*** Opening of Exercise inputs ***

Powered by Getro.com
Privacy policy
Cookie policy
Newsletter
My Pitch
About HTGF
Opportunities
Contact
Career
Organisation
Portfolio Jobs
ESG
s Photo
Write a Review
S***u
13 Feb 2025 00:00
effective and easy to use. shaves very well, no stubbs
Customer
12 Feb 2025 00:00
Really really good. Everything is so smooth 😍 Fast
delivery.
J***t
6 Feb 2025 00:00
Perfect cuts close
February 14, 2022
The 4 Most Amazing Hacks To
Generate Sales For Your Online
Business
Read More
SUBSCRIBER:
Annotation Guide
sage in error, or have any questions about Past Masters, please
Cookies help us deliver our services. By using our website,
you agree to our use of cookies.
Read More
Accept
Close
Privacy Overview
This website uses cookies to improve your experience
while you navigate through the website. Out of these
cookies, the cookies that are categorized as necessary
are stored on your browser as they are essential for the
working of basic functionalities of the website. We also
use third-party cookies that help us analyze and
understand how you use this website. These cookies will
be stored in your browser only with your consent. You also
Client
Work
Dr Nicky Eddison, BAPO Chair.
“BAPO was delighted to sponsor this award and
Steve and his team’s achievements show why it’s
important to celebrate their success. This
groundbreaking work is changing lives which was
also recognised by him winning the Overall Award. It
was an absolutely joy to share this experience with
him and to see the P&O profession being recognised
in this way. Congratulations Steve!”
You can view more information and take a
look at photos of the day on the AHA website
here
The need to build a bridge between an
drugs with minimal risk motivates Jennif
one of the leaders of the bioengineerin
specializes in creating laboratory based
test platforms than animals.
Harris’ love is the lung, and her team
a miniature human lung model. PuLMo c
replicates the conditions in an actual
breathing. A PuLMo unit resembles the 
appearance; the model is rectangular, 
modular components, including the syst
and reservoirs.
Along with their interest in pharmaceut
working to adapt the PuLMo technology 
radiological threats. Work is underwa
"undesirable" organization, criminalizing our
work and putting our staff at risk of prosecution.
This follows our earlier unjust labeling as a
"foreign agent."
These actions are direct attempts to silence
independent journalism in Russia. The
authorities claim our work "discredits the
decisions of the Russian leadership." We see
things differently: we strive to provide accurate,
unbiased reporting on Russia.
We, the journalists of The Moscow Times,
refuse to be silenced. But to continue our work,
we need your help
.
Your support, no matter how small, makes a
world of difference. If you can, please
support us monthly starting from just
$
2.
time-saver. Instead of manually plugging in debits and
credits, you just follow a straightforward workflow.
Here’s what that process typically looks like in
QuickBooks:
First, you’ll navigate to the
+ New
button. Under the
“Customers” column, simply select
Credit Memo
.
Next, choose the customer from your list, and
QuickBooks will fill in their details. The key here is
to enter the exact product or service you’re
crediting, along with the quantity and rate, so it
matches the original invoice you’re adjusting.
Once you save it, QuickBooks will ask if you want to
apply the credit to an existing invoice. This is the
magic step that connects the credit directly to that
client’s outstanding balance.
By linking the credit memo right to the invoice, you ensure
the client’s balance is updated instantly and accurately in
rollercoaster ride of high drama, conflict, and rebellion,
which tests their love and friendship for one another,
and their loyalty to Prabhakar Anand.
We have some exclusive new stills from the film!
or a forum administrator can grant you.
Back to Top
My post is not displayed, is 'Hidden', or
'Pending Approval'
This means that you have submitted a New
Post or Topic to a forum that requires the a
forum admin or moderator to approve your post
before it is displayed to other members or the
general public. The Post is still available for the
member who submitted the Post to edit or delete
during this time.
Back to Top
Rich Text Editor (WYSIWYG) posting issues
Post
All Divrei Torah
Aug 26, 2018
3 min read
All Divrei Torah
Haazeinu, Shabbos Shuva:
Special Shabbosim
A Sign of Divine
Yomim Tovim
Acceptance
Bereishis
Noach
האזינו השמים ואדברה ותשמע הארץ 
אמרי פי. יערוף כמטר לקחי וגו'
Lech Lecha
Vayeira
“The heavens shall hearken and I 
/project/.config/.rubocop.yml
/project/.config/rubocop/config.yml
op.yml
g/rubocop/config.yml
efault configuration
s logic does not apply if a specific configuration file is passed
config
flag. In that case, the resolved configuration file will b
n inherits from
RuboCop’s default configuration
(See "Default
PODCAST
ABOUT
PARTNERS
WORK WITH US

*** Close of Exercise inputs ***

### Directions for this task
Write out the entire listing above once more. Keep it exact.

### Reply to the exercise
Powered by Getro.com
Privacy policy
Cookie policy
Newsletter
My Pitch
About HTGF
Opportunities
Contact
Career
Organisation
Portfolio Jobs
ESG
s Photo
Write a Review
S***u
13 Feb 2025 00:00
effective and easy to use. shaves very well, no stubbs
Customer
12 Feb 2025 00:00
Really really good. Everything is so smooth 😍 Fast
delivery.
J***t
6 Feb 2025 00:00
Perfect cuts close
February 14, 2022
The 4 Most Amazing Hacks To
Generate Sales For Your Online
Business
Read More
SUBSCRIBER:
Annotation Guide
sage in error, or have any questions about Past Masters, please
Cookies help us deliver our services. By using our website,
you agree to our use of cookies.
Read More
Accept
Close
Privacy Overview
This website uses cookies to improve your experience
while you navigate through the website. Out of these
cookies, the cookies that are categorized as necessary
are stored on your browser as they are essential for the
working of basic functionalities of the website. We also
use third-party cookies that help us analyze and
understand how you use this website. These cookies will
be stored in your browser only with your consent. You also
Client
Work
Dr Nicky Eddison, BAPO Chair.
“BAPO was delighted to sponsor this award and
Steve and his team’s achievements show why it’s
important to celebrate their success. This
groundbreaking work is changing lives which was
also recognised by him winning the Overall Award. It
was an absolutely joy to share this experience with
him and to see the P&O profession being recognised
in this way. Congratulations Steve!”
You can view more information and take a
look at photos of the day on the AHA website
here
The need to build a bridge between an
drugs with minimal risk motivates Jennif
one of the leaders of the bioengineerin
specializes in creating laboratory based
test platforms than animals.
Harris’ love is the lung, and her team
a miniature human lung model. PuLMo c
replicates the conditions in an actual
breathing. A PuLMo unit resembles the 
appearance; the model is rectangular, 
modular components, including the syst
and reservoirs.
Along with their interest in pharmaceut
working to adapt the PuLMo technology 
radiological threats. Work is underwa
"undesirable" organization, criminalizing our
work and putting our staff at risk of prosecution.
This follows our earlier unjust labeling as a
"foreign agent."
These actions are direct attempts to silence
independent journalism in Russia. The
authorities claim our work "discredits the
decisions of the Russian leadership." We see
things differently: we strive to provide accurate,
unbiased reporting on Russia.
We, the journalists of The Moscow Times,
refuse to be silenced. But to continue our work,
we need your help
.
Your support, no matter how small, makes a
world of difference. If you can, please
support us monthly starting from just
$
2.
time-saver. Instead of manually plugging in debits and
credits, you just follow a straightforward workflow.
Here’s what that process typically looks like in
QuickBooks:
First, you’ll navigate to the
+ New
button. Under the
“Customers” column, simply select
Credit Memo
.
Next, choose the customer from your list, and
QuickBooks will fill in their details. The key here is
to enter the exact product or service you’re
crediting, along with the quantity and rate, so it
matches the original invoice you’re adjusting.
Once you save it, QuickBooks will ask if you want to
apply the credit to an existing invoice. This is the
magic step that connects the credit directly to that
client’s outstanding balance.
By linking the credit memo right to the invoice, you ensure
the client’s balance is updated instantly and accurately in
rollercoaster ride of high drama, conflict, and rebellion,
which tests their love and friendship for one another,
and their loyalty to Prabhakar Anand.
We have some exclusive new stills from the film!
or a forum administrator can grant you.
Back to Top
My post is not displayed, is 'Hidden', or
'Pending Approval'
This means that you have submitted a New
Post or Topic to a forum that requires the a
forum admin or moderator to approve your post
before it is displayed to other members or the
general public. The Post is still available for the
member who submitted the Post to edit or delete
during this time.
Back to Top
Rich Text Editor (WYSIWYG) posting issues
Post
All Divrei Torah
Aug 26, 2018
3 min read
All Divrei Torah
Haazeinu, Shabbos Shuva:
Special Shabbosim
A Sign of Divine
Yomim Tovim
Acceptance
Bereishis
Noach
האזינו השמים ואדברה ותשמע הארץ 
אמרי פי. יערוף כמטר לקחי וגו'
Lech Lecha
Vayeira
“The heavens shall hearken and I 
/project/.config/.rubocop.yml
/project/.config/rubocop/config.yml
op.yml
g/rubocop/config.yml
efault configuration
s logic does not apply if a specific configuration file is passed
config
flag. In that case, the resolved configuration file will b
n inherits from
RuboCop’s default configuration
(See "Default
PODCAST
ABOUT
PARTNERS
WORK WITH US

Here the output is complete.